# Building a Beta Zero Portfolio #

In [101]:
# Import Libraries

# Data Management
import pandas as pd
import numpy as np

# Plots
import matplotlib.pyplot as plt

# Statistics
import statsmodels.api as sm
from scipy.optimize import minimize

# Manipulate Files
import os

# Pretty Notation
from IPython.display import display, Math

In [102]:
# Get the important data for the Risk Free Rate

rfr = pd.read_csv(r"..\additional_data\rfr.csv")
rfr = rfr.set_index('Date')
rfr.index = pd.to_datetime(rfr.index, dayfirst=True)
rfr.dropna(inplace = True)

# Get the important data for the S&P500

sp500 = pd.read_csv(rf"..\additional_data\sp500.csv")
sp500 = sp500.set_index('Date')
sp500.index = pd.to_datetime(sp500.index)

In [103]:
# Dictionary to store the DataFrames
folder_path = r"..\stocks"

dataframes = {} 

# List all files in the folder
for file in os.listdir(folder_path):
    if file.endswith(".csv"):
        # Full path to the file
        file_path = os.path.join(folder_path, file)
        
        # Read the Excel file
        df = pd.read_csv(file_path)
        df = df.set_index("Date")
        df.index = pd.to_datetime(df.index)
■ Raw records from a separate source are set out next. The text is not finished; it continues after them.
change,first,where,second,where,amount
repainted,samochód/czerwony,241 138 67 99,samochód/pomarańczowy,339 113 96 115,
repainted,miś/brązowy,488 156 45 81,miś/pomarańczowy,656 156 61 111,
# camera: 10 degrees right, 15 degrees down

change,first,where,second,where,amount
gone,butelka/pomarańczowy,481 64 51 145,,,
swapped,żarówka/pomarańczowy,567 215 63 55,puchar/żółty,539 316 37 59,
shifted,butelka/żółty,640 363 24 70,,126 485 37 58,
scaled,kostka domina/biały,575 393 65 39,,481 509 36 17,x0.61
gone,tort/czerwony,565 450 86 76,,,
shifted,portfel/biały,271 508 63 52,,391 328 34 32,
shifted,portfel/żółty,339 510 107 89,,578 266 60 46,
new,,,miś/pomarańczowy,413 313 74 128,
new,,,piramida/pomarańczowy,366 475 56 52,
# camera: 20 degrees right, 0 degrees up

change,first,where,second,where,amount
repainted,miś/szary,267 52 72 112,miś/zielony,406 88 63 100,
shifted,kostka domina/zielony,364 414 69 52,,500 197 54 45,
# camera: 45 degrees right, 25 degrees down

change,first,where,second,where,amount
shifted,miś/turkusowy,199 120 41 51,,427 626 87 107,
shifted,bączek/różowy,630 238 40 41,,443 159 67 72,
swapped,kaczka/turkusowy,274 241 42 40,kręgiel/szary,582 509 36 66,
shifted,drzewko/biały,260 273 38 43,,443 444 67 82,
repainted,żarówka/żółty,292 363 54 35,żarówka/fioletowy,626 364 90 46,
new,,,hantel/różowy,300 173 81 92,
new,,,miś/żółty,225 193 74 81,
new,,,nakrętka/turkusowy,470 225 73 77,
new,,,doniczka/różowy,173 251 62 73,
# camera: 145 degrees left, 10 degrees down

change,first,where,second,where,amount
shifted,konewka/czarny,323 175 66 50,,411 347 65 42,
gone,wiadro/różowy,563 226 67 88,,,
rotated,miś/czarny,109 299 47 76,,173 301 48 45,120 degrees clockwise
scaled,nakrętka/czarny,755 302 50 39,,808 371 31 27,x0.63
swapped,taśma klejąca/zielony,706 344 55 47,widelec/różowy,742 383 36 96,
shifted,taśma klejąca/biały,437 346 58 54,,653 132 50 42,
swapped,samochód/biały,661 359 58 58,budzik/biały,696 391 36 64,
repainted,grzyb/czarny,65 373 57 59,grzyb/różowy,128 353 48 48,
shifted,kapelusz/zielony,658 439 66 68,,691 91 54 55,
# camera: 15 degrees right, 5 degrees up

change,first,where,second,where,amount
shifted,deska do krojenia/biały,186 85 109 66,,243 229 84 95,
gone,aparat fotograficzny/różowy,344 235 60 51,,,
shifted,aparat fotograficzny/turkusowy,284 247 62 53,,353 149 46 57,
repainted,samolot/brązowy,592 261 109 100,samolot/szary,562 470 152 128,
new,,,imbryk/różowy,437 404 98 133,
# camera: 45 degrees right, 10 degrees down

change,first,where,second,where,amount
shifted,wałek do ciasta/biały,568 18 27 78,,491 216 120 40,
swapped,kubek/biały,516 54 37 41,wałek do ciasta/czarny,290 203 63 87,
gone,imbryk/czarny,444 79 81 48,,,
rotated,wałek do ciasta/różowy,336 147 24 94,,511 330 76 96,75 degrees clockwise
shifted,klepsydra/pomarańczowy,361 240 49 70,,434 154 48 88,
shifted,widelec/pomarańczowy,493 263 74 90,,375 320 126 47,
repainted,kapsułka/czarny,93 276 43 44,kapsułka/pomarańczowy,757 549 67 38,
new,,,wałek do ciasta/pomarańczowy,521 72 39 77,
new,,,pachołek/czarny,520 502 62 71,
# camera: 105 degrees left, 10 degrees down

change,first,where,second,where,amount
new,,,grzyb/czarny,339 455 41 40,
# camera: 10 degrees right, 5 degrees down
        df = df['Adjusted_close']

        df = df.rename("adj_close")
        
        # Fill nans
        df = df.interpolate(method='time')

        df = df.loc['2015-01-01':]

        df.dropna(inplace=True)
        
        if len(df) >= 2000:
            # File name without extension
            file_name = os.path.splitext(file)[0]
            
            # Guardar en el diccionario
            dataframes[file_name] = df
            # print(f"File loaded: {file_name} ({len(df)} rows)")
        else:
            #print(f"File skipped (less than 2000 rows after cleaning): {file}")
            continue

print(f"\nTotal files loaded: {len(dataframes)}")
print("Files loaded:", list(dataframes.keys()))

In [104]:
# Create the Returns DataFrame
returns_dict = {}

# Create the Loop to Obtain the Betas
for ticker in dataframes.keys():
    df = dataframes[ticker].pct_change(1).dropna()
    returns_dict[ticker] = df

# Create the DataFrame
df_returns = pd.DataFrame.from_dict(returns_dict)
df_returns = df_returns.apply(lambda x: x.fillna(x.mean()), axis=0)

df_returns

## Using Historical Beta (No Rebalacing) ##

In [106]:
# Calculate the Correlations Matrix
corr_matrix = df_returns.corr().values  

# Obtain Eigenvalues
eigenvalues, _ = np.linalg.eigh(corr_matrix)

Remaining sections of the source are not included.